◆ JOB 1: Copy out the entire potato soup recipe word for word, with nothing changed.
──────── PASSAGE SHOWN
Creamy Loaded Baked Potato Soup Bread Bowl

Delicious Creamy Loaded Baked Potato Soup Bread Bowl recipe with step-by-step instructions.
Prep Time 15 minutes
Cook Time 35 minutes
Total Time 50 minutes
Servings 4 servings
Calories 1600 kcal

Ingredients
  

For the soup::

  • 1/3 cup butter (I prefer Kerrygold unsalted for a richer flavor)
  • 1/3 cup flour (sifted to prevent any lumps in the roux)
  • 1/2 tsp salt
  • 1/2 tsp pepper
  • 1 cup broth (I use Swanson chicken broth)
  • 2 1/4 cups milk (room temperature helps prevent curdling)
  • 1 1/4 cups cheese (freshly shredded for smoother melting)
  • 2 cups cooked potato (diced into 1/2-inch cubes)
  • 1/4 cup sour cream
  • 1/4 teaspoon garlic powder

For the garnish::

  • bacon (crispy and crumbled into small bits)
────────────────
──────── EXERCISE INPUT
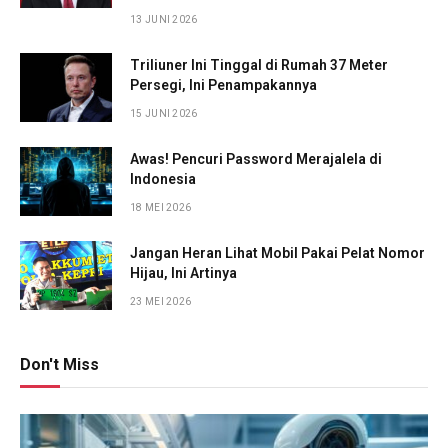
13 JUNI 2026
Triliuner Ini Tinggal di Rumah 37 Meter
Persegi, Ini Penampakannya
15 JUNI 2026
Awas! Pencuri Password Merajalela di
Indonesia
18 MEI 2026
Jangan Heran Lihat Mobil Pakai Pelat Nomor
Hijau, Ini Artinya
23 MEI 2026
Don't Miss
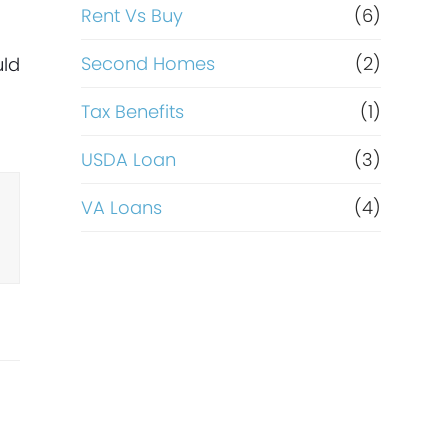
Rent Vs Buy
(6)
Second Homes
(2)
uld
Tax Benefits
(1)
USDA Loan
(3)
VA Loans
(4)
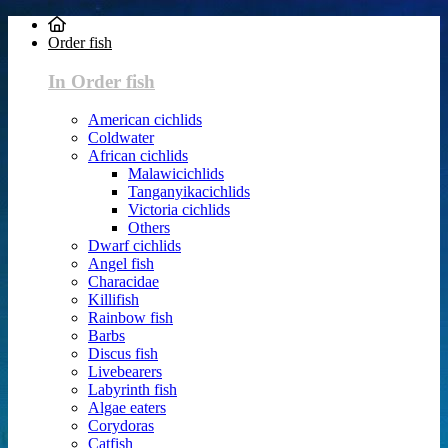
Order fish
In Order fish
American cichlids
Coldwater
African cichlids
Malawicichlids
Tanganyikacichlids
Victoria cichlids
Others
Dwarf cichlids
Angel fish
Characidae
Killifish
Rainbow fish
Barbs
Discus fish
Livebearers
Labyrinth fish
Algae eaters
Corydoras
Catfish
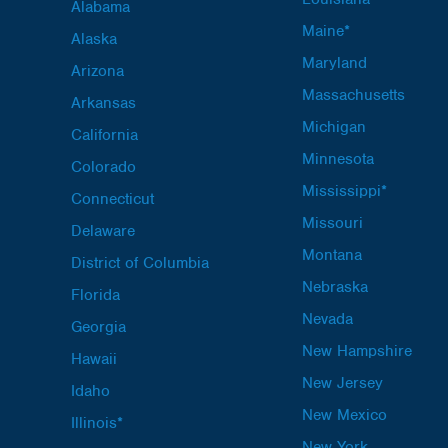
Alabama
Maine*
Alaska
Maryland
Arizona
Massachusetts
Arkansas
Michigan
California
Minnesota
Colorado
Mississippi*
Connecticut
Missouri
Delaware
Montana
District of Columbia
Nebraska
Florida
Nevada
Georgia
New Hampshire
Hawaii
New Jersey
Idaho
New Mexico
Illinois*
New York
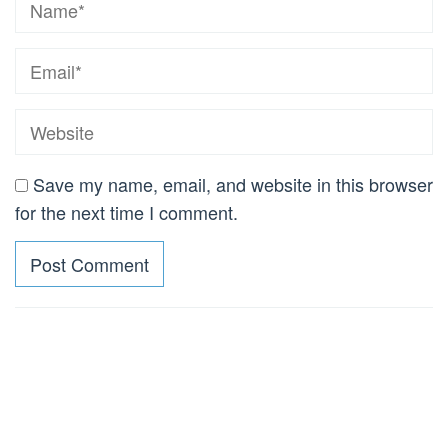
Save my name, email, and website in this browser
for the next time I comment.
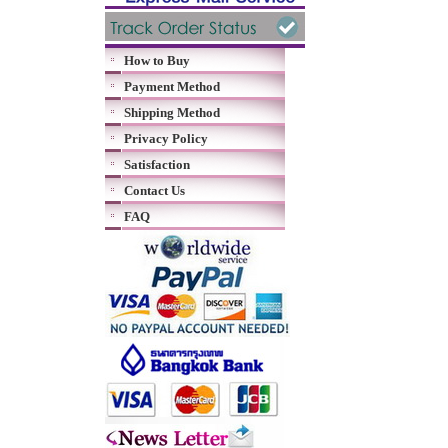
How to Buy
Payment Method
Shipping Method
Privacy Policy
Satisfaction
Contact Us
FAQ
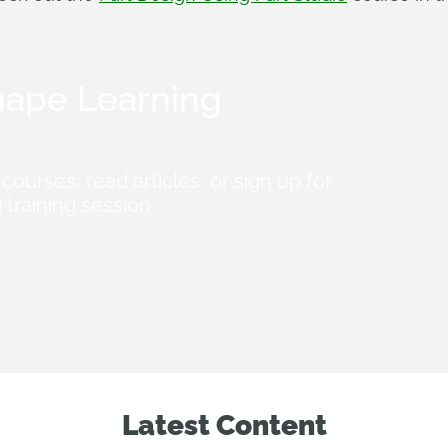
ape Learning
courses, read articles, or sign up for
 training session.
Latest Content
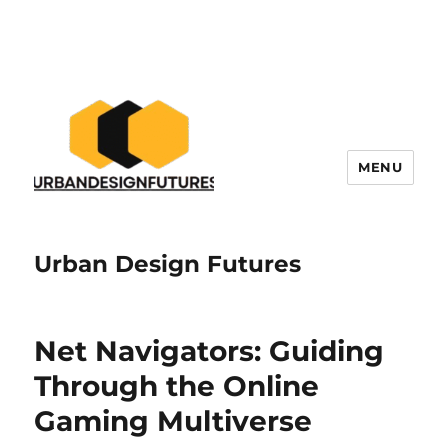
MENU
Urban Design Futures
Net Navigators: Guiding
Through the Online
Gaming Multiverse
────────────────
◆ JOB 2: Rewrite the records from the line with "Save my name, email, and" up to and including the final line of the records, with "Contact Us" changed to "Get in Touch" and everything else left as it is. Leave the pictures out.

◆ WORKED SOLUTION 1:
Creamy Loaded Baked Potato Soup Bread Bowl

Delicious Creamy Loaded Baked Potato Soup Bread Bowl recipe with step-by-step instructions.
Prep Time 15 minutes
Cook Time 35 minutes
Total Time 50 minutes
Servings 4 servings
Calories 1600 kcal

Ingredients
  

For the soup::

  • 1/3 cup butter (I prefer Kerrygold unsalted for a richer flavor)
  • 1/3 cup flour (sifted to prevent any lumps in the roux)
  • 1/2 tsp salt
  • 1/2 tsp pepper
  • 1 cup broth (I use Swanson chicken broth)
  • 2 1/4 cups milk (room temperature helps prevent curdling)
  • 1 1/4 cups cheese (freshly shredded for smoother melting)
  • 2 cups cooked potato (diced into 1/2-inch cubes)
  • 1/4 cup sour cream
  • 1/4 teaspoon garlic powder

For the garnish::

  • bacon (crispy and crumbled into small bits)

◆ WORKED SOLUTION 2:
Save my name, email, and website in this browser
for the next time I comment.
How to Buy
Payment Method
Shipping Method
Privacy Policy
Satisfaction
Get in Touch
FAQ
ape Learning
courses, read articles, or sign up for
 training session.
Latest Content
MENU
Urban Design Futures
Net Navigators: Guiding
Through the Online
Gaming Multiverse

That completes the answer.